====== Texto do documento

Alguns números sobre a cidade devem dar ao leitor uma impressão da vida sob ocupação. Hebron, a segunda cidade mais populosa da Cisjordânia, contava com uma população de 163.146 em 2007. Destes, apenas 500 são Settlers judeus. O número de soldados, no entanto, para proteger esta pequena parte da população é surpreendente: 4000, quase dez soldados para cada Settler, portanto. Esta presença maciça, que controla a vida de dezenas de milhares de palestinos – misturada com o ódio ideológico que é o ar que se respira na Cisjordânia – facilita a constante ocorrência de abusos. Quando estivemos lá conhecemos uma senhora que fazia parte de uma ONG que tinha como função de, além de serem observadores internacionais, acompanhar crianças palestinas à escola. Elas têm de ser acompanhadas porque podem ser alvo de Settlers ou dos soldados no meio do caminho. 

H1 controlada pela polícia palestina, H2 pelos soldados israelenses


Abaixo posto o trailer do filme "Bem-vindo a Hebron", ele explicita por si só mais do que qualquer lista de eventos que eu possa transcrever aqui. É necessário um adendo, no entanto. Os Settlers, me parece, não são representativos da maioria da população israelense. Este  tipo de comportamento extremo é típico de uma certa camada minoritária, ultra-religiosa de israelenses que se voluntariam para habitar esta região por certas crenças religiosas e políticas. Minoritária, ela não é menos atuante e influente, no entanto. Prova disso é o número de soldados enviados pelo governo para a cidade. Parece um tipo de miniatura da própria política israelense: se por um lado é improvável que a maioria da população apoie a ocupação e o apartheid da maneira desumana com que eles ocorrem, por outro lado, seja por abstenção, auto-imposta ignorância ou abandono da política aos políticos, é essa minoria extrema que acaba por chegar ao governo e a tomar as terríveis decisões que tomam. A responsabilidade, evidentemente, é compartilhada entre todos. Os Settlers de Hebron são os representantes legítimos da atual política israelense e, através dela, da população que a legitima:



Caminhando pela rua principal do mercado, que se esvazia a medida que se aproxima da área israelense, chegamos ao seu fim que dá num check-point. Viramos a esquerda e passamos por um segundo check-point em que fui parado e perguntado "se eu era judeu". Visivelmente sem qualquer treinamento de identificação de passaportes, me deixou passar depois, sem pedir o documento da minha outra colega. Nosso guia árabe teve, evidentemente, de tirar o cinto e responder a algumas perguntas. Caminhamos mais cem passos até a entrada do Túmulo dos Patriarcas, onde passamos por mais um detector de metais e onde fomos interrogados novamente por soldados israelenses. Tentei me colocar na posição dos árabes que vêm algumas vezes ao dia à mesquita e que têm de passar por três check-points em menos de 200 metros para exercer o direito de rezar.

============
====== Extrato dos dados

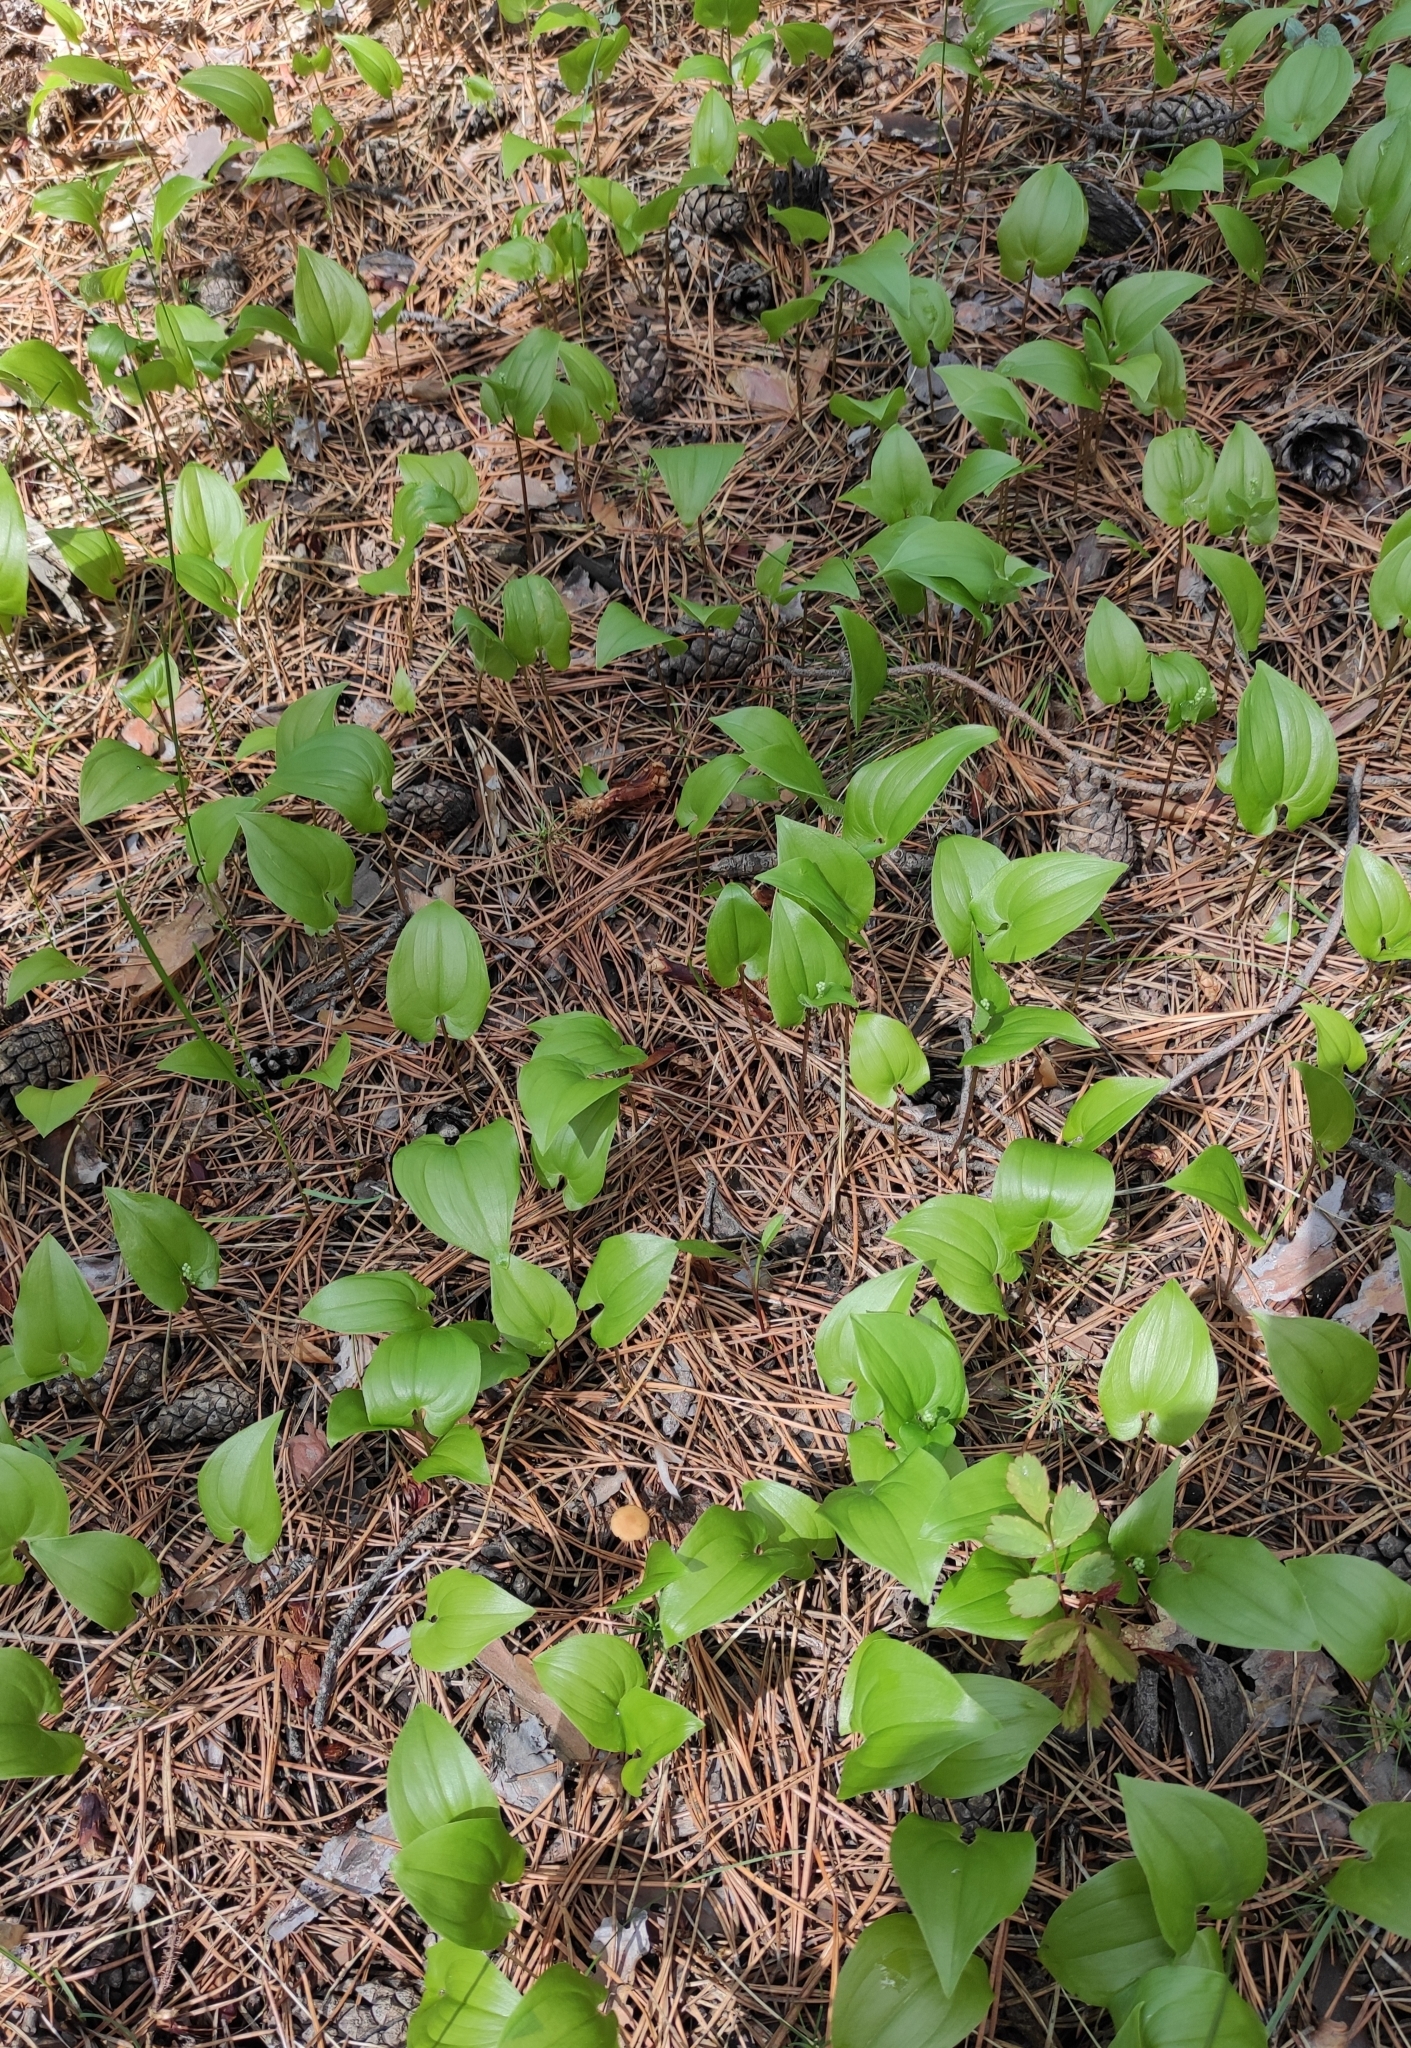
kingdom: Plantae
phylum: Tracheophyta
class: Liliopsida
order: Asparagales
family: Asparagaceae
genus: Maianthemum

============
====== Extrato dos dados

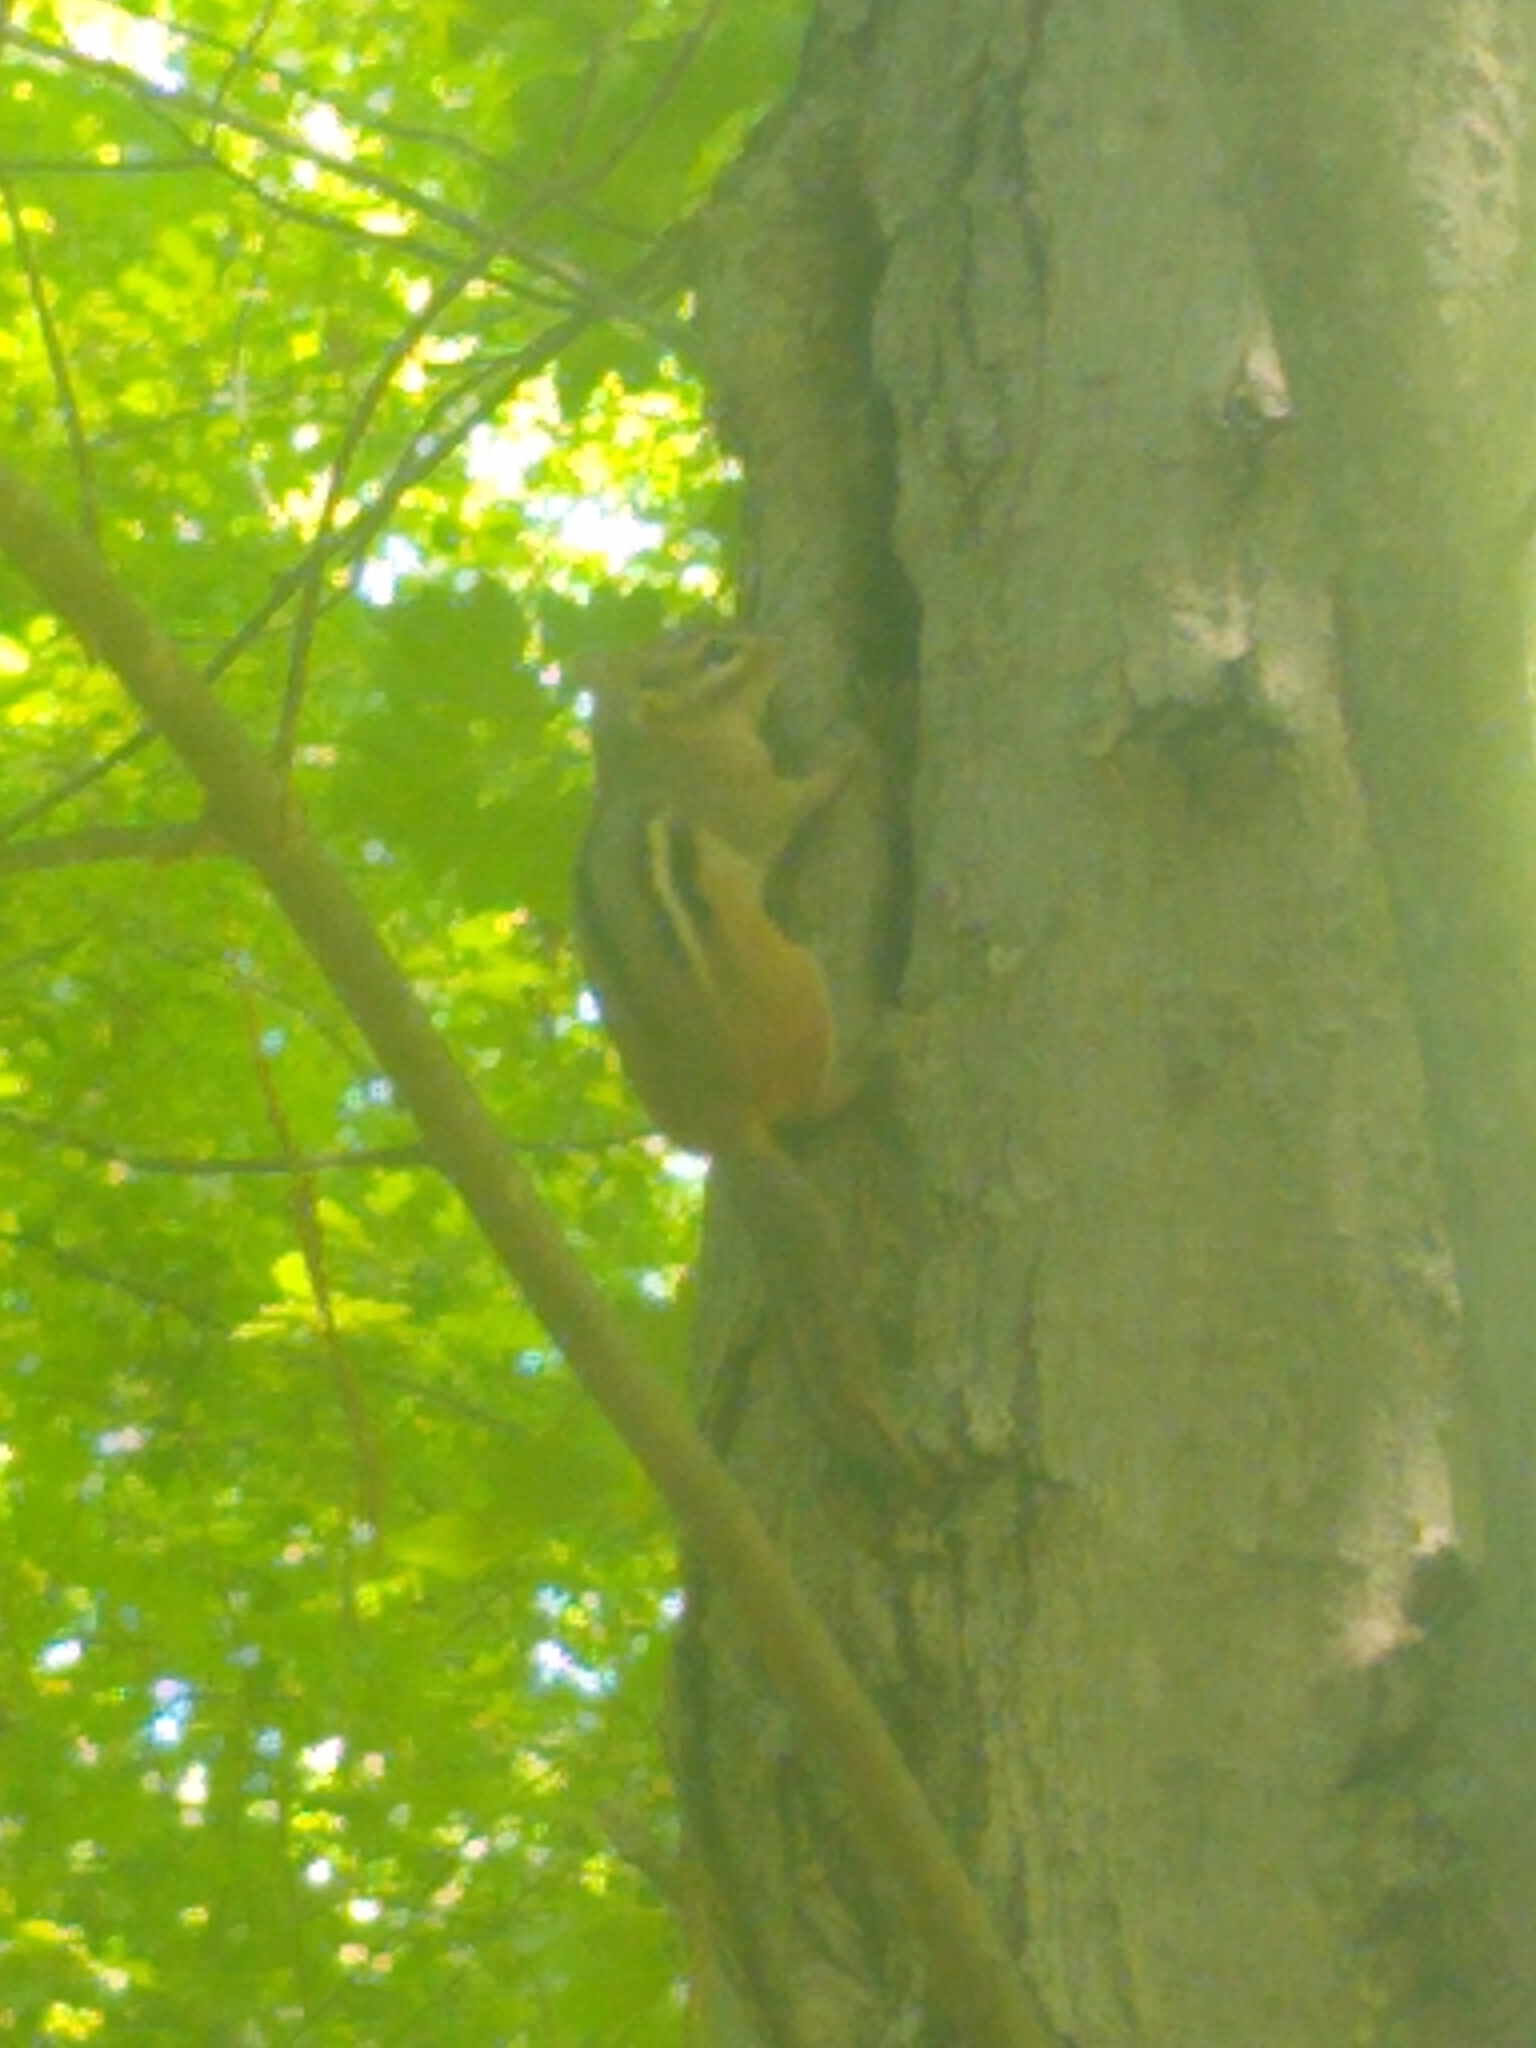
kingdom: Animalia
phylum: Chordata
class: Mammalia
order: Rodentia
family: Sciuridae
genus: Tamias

============

Descrição da tarefa: Reescreva o trecho do texto sobre Hebron que vai de "Caminhando pela rua" até "direito de rezar.", inclusive, substituindo "mercado" por "bazar". Use apenas o texto como base.

Resposta:
Caminhando pela rua principal do bazar, que se esvazia a medida que se aproxima da área israelense, chegamos ao seu fim que dá num check-point. Viramos a esquerda e passamos por um segundo check-point em que fui parado e perguntado "se eu era judeu". Visivelmente sem qualquer treinamento de identificação de passaportes, me deixou passar depois, sem pedir o documento da minha outra colega. Nosso guia árabe teve, evidentemente, de tirar o cinto e responder a algumas perguntas. Caminhamos mais cem passos até a entrada do Túmulo dos Patriarcas, onde passamos por mais um detector de metais e onde fomos interrogados novamente por soldados israelenses. Tentei me colocar na posição dos árabes que vêm algumas vezes ao dia à mesquita e que têm de passar por três check-points em menos de 200 metros para exercer o direito de rezar.